- by Phil Henderson
The inner harbour of "Victoria" was beautified a little bit last night with the removal of a (apparently very cheaply made) statue of James Cook.
Similar community leadership was shown in Winnipeg, where statues glorifying the British monarchy were also removed. In response to the removal of statues in Winnipeg I've seen social media posts from prominent public figures asserting that such actions "set back the chance of moving the dialogue on changing the bad relationship we have, forward."
I suspect this is a take we'll be hearing a lot. But it needs to be asked, ?ℎ??ℎ relationships are posts like these actually pointing towards and are those relationships really worth being of central concern to communities struggling for liberatory, decolonized, and anti-imperialist futures?
Taking the case of the statue removal in "Victoria," I think we should consider the real legacy of James Cook--after all, this is what reactionaries claim is being erased when we remove statues. Cook's life-works extended white, and specifically British, imperialism throughout the Pacific world. Truly, his work in the name of scientific 'discovery' charted the precise lines along which empire would slither throughout the world. Cook's voyages link the Indigenous peoples of what is presently known as the Pacific Northwest with the peoples of Aotearoa/New Zealand, Australia, Argentina, Brazil, Chile, Hawai'i, Indonesia, Malayasia, Papua New Guinea, the Philippines, the Solomon Islands, and South Africa in what the anti-imperialist scholar Lisa Lowe calls the "intimacy of four continents."
In many ways, struggle against imperialism in the guise of 'scientific discovery' remains as alive in the Pacific world today as it was in 1779, as the Kanaka Maoli continue to render an enormous service to the world by combating the ongoing legacy of Cook in their struggle to Protect Mauna Kea.
While Cook's voyages are a material and metaphorical "transit of empire" (see Jodi Byrd's book of the same name), the profound internationalism of anti-imperialist struggle is also on full display in this moment. From Victoria to Winnipeg yesterday, from Black Lives Matter - Toronto's painting of colonial statues and the people of Bristol sending the slaver-trader Edward Colston to a watery grave last summer, to the recent topplings of Egerton Ryerson and of Christopher Columbus in Barranquilla days ago, the upsurge of anti-colonial eruptions evidences the continued global transits of resistance and of extensive communities of care grounded in common cause.
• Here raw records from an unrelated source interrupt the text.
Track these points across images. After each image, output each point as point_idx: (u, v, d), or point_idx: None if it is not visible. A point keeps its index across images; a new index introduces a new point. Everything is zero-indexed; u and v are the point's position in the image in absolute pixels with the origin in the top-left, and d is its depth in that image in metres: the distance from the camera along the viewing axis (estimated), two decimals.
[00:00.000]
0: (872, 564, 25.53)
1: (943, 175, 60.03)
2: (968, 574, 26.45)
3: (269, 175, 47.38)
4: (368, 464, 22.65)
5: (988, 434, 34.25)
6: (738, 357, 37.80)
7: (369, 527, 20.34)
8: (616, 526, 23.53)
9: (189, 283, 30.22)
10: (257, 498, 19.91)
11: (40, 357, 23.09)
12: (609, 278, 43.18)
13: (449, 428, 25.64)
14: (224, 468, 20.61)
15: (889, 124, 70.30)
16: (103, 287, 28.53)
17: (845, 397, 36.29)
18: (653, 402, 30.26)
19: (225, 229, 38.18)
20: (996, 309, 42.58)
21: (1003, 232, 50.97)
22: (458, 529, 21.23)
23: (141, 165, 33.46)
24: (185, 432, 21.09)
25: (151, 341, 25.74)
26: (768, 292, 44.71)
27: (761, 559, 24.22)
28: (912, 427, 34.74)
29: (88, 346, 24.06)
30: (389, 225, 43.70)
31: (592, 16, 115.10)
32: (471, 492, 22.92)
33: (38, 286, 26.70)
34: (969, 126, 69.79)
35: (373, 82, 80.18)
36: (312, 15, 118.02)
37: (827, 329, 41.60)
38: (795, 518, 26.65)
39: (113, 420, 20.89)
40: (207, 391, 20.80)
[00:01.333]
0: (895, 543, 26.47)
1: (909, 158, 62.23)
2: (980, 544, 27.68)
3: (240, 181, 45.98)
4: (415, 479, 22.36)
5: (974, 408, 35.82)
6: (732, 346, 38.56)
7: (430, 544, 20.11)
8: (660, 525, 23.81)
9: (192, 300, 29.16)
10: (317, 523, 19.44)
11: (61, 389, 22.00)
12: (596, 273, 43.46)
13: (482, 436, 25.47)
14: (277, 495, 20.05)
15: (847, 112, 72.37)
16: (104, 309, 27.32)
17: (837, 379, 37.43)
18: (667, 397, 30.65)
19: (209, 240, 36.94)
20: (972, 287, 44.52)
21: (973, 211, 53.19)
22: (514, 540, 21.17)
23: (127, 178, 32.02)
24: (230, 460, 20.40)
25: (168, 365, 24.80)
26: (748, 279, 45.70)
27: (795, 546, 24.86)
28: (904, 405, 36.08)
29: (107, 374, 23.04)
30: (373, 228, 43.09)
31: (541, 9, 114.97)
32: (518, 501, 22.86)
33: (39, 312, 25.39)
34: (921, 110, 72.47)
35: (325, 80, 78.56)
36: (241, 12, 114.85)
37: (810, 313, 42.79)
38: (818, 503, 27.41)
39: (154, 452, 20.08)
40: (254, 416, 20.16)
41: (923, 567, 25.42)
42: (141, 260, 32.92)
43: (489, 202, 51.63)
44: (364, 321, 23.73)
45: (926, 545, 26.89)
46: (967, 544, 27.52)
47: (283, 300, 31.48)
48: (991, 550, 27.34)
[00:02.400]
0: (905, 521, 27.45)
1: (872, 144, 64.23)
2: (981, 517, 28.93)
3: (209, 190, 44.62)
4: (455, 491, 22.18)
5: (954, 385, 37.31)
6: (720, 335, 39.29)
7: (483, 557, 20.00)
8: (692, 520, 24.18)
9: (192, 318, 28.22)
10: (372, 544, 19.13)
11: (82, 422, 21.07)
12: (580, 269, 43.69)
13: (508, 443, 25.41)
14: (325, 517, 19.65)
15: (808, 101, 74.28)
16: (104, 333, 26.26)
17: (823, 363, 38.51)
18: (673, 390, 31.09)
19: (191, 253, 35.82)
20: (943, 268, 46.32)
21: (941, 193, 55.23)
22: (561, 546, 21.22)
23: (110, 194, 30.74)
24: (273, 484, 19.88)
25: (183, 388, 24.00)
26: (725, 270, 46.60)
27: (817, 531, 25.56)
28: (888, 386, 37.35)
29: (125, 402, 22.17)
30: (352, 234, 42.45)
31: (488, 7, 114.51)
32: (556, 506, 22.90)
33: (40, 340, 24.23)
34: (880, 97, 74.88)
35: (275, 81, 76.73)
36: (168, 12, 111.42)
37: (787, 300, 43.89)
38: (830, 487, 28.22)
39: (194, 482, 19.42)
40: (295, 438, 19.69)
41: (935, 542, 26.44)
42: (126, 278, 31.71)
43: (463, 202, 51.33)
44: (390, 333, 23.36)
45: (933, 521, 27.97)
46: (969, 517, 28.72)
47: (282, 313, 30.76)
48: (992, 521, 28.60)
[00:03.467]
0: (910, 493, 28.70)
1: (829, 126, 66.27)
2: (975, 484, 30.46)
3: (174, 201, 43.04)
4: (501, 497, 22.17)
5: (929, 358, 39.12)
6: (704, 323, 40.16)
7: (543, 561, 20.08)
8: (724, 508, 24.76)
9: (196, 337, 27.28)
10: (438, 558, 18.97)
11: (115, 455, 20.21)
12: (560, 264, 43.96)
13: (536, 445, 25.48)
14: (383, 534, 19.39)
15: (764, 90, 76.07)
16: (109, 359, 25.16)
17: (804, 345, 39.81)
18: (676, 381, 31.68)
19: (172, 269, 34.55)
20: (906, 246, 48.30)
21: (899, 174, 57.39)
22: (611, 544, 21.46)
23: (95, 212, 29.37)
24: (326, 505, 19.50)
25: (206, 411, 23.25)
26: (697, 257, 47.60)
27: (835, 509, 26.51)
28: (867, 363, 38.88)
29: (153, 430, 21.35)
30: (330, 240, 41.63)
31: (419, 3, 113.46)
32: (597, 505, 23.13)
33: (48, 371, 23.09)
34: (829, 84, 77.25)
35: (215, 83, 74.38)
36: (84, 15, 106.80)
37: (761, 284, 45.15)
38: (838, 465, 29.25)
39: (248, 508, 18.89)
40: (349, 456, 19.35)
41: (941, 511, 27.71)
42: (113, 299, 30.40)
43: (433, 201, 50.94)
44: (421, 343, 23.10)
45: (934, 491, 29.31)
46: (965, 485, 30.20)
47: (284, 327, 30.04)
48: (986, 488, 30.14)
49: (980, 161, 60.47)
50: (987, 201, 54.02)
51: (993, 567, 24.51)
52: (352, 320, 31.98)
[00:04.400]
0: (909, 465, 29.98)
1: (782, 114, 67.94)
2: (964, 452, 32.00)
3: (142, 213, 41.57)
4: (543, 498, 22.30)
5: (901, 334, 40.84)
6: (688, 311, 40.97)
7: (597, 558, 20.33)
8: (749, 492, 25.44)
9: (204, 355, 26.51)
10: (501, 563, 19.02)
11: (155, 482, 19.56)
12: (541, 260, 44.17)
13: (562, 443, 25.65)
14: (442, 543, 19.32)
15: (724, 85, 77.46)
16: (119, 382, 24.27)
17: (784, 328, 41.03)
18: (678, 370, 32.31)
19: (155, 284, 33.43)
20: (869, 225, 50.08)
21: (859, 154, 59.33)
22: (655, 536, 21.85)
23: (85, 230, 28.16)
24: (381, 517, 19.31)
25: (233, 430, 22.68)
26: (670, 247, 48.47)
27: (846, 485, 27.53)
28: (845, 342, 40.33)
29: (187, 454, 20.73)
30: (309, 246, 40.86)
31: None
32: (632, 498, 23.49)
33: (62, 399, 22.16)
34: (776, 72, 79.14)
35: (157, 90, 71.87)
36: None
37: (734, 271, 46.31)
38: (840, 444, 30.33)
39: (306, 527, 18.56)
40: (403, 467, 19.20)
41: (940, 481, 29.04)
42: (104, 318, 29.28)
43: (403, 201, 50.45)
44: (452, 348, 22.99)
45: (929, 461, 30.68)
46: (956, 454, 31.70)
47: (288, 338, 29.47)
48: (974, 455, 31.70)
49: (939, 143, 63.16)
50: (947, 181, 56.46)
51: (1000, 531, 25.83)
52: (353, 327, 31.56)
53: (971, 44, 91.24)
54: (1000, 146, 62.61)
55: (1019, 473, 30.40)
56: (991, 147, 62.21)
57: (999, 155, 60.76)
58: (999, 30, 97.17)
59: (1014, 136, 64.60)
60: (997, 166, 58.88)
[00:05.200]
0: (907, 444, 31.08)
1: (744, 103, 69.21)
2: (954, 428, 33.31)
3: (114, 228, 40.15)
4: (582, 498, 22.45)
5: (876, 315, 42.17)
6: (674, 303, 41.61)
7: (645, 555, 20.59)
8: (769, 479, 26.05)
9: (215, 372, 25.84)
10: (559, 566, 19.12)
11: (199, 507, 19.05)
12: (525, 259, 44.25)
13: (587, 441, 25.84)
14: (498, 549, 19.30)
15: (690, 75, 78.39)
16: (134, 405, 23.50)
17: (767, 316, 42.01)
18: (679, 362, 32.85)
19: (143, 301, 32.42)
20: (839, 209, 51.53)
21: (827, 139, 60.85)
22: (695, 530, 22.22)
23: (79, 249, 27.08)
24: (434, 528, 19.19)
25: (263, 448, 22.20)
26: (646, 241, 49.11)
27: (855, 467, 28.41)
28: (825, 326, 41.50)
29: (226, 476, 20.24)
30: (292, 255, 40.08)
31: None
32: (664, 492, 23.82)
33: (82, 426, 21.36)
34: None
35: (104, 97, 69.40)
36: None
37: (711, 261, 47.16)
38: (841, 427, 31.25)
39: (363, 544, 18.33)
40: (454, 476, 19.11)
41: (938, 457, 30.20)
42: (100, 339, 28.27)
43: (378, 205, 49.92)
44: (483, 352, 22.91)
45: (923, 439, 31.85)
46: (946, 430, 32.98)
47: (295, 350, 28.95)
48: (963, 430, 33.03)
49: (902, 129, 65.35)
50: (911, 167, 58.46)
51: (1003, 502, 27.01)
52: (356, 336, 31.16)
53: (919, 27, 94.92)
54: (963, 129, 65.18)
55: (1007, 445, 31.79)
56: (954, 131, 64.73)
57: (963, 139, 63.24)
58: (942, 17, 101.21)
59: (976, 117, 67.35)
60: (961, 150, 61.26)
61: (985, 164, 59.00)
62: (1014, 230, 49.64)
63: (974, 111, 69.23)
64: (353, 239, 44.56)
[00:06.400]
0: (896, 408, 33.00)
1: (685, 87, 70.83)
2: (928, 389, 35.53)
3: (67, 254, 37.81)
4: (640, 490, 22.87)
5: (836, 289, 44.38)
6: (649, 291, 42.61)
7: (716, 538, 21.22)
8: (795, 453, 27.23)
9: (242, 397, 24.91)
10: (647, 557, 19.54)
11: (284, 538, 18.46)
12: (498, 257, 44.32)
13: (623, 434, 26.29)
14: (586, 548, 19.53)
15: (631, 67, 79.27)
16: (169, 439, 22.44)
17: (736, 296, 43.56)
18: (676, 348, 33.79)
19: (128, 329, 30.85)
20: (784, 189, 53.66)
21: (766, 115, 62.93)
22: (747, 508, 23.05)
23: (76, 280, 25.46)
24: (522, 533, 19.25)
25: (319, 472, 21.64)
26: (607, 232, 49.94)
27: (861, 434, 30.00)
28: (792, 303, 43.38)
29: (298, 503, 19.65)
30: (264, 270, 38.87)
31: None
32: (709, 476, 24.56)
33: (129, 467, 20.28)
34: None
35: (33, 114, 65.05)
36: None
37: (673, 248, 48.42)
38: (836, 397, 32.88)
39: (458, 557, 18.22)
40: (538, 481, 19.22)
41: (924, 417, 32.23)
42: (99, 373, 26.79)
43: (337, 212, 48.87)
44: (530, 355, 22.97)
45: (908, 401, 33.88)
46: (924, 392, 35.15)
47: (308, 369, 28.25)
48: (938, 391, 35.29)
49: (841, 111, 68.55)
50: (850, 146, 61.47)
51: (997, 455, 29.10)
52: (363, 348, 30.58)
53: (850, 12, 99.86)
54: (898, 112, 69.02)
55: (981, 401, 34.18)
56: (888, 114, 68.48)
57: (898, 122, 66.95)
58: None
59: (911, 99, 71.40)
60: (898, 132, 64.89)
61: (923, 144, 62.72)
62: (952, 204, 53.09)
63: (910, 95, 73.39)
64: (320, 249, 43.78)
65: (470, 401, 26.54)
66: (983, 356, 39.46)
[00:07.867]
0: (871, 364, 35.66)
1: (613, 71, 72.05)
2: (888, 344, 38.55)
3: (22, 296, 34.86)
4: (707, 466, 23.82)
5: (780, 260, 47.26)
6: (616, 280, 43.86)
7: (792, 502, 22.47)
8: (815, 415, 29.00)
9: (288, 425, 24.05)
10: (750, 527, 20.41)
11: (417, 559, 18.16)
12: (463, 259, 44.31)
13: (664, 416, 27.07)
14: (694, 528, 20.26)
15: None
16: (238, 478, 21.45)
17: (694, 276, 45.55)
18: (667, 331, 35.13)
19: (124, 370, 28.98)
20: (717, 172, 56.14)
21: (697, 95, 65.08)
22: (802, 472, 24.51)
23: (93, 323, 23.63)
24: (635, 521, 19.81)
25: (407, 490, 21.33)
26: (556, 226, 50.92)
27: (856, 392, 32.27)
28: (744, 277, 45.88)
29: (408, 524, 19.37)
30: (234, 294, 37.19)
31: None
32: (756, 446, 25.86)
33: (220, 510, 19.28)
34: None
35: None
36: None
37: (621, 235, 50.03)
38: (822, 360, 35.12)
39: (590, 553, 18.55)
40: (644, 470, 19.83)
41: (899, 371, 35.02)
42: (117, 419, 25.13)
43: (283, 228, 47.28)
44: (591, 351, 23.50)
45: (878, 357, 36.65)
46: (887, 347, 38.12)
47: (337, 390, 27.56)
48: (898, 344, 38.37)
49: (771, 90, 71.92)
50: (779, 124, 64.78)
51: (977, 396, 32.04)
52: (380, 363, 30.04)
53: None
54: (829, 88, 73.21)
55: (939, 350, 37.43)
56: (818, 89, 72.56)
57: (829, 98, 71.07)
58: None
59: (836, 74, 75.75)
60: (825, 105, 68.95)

And so, far from a move that is likely to "set back" any kind of dialogue, in the toppling of Cook and other statues that glorify the perpetrators of genocide, empire, and apartheid what I see is the honouring, sustaining, and (re)building of internationalist struggle for liberation of the masses of humanity and of the earth itself. Rather than put the anxieties of those who defend the symbols and institutions of empire at the center of this conversation, we ought to recognize both that those anxieties emerge as the result of having achieved at least a relative degree of comfort within the imperial world and--more importantly--that such voices are at present more interested in preserving that comfort than in collaborating in the project of building something far better than what we have.
Clearly, though, a much vaster world of other, deeper relationships already exists and is far more deserving of our time and attention. Because it's through those relationships that we'll build the collective strength to topple the bigger edifices of imperialism, white supremacism, cisheteropatriarchy, ableism, and capitalism.
In the words of radical historian Robin DG Kelley: "Decolonization is not an event, it's a process and it's not complete anywhere... We have imagined a new world, the point is to change it. And that means the end of America and Canada." There are far more friends in this struggle than some would like us to believe.